Recently, the concept of using CAD has been extended to the cerebral region. For example, CAD schemes for detection of unruptured intracranial aneurysms have been reported [21–25]. An observer performance study was also conducted, and the results indicated that the receiver operating characteristic (ROC) curve for radiologists in the detection of unruptured intracranial aneurysms in MR angiography improved when computer outputs were available [26]. However, to the best of our knowledge, there have been no previous reports of observer performance studies investigating the effect of a CAD scheme for the detection of lacunar infarcts. Therefore, the purpose of this study was to evaluate the effect of a CAD scheme on radiologist performance in detecting lacunar infarcts on T1- and T2-weighted images.
Materials and Methods
Database
Our image database was composed of 1,143 T1-weighted and 1,143 T2-weighted MR images obtained from 132 patients (mean age, 63.4 years; age range, 28–83 years). These images were acquired using a 1.5-T MR scanner (Signa Excite Twin Speed 1.5 T; GE Medical Systems, Milwaukee, WI) at Gifu University Hospital (Gifu, Japan). The T1- and T2-weighted images were obtained using the fast spin-echo sequence with an effective echo time (TE) of 8–12 ms, and 96–105 ms, respectively, and a repetition time of 300–500 ms and 3,000–3,500 ms, respectively. All the MR images were obtained in the axial plane with a section thickness of 5 mm, and an intersection gap of 2 mm, and a 24 × 24-cm field of view, which covered the entire brain. The matrix size of the MR images was 512 × 512, with a spatial resolution of 0.47 mm/pixel. Our institutional review board approved the use of the image database for this study.

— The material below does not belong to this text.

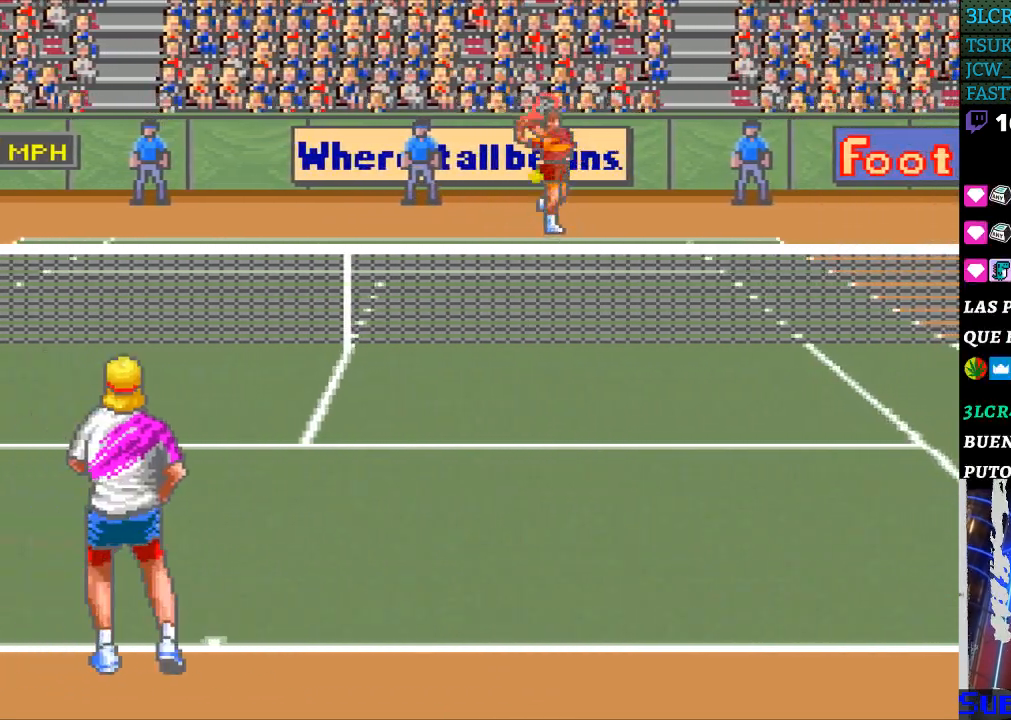
{"buttons": [], "events": [[133, "DPAD_RIGHT", "down"], [333, "DPAD_RIGHT", "up"]]}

All the T1- and T2-weighted images in our database were reviewed by two experienced neuroradiologists (T. A. and H. K., having 11 and 9 years of post-training experience in interpreting brain MR images, respectively). The locations of the lacunar infarcts (diameter, 3–15 mm) on T1- and T2-weighted images were determined by both neuroradiologists. The two radiologists independently marked the lesions they identified as lacunar infarcts. The lesions marked as lacunar infarct by both the radiologists were considered as “lacunar infarcts” for this study.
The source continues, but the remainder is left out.